*Assignment:* Beginning with the line where "CARESTORE Χαλάνδρι" occurs, set down each line of the records through the final one, exactly and without additions.

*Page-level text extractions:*
▽
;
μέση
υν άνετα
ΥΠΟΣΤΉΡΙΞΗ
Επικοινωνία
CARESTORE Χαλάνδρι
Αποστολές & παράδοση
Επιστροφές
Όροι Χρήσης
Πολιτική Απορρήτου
△
*Output below:*
CARESTORE Χαλάνδρι
Αποστολές & παράδοση
Επιστροφές
Όροι Χρήσης
Πολιτική Απορρήτου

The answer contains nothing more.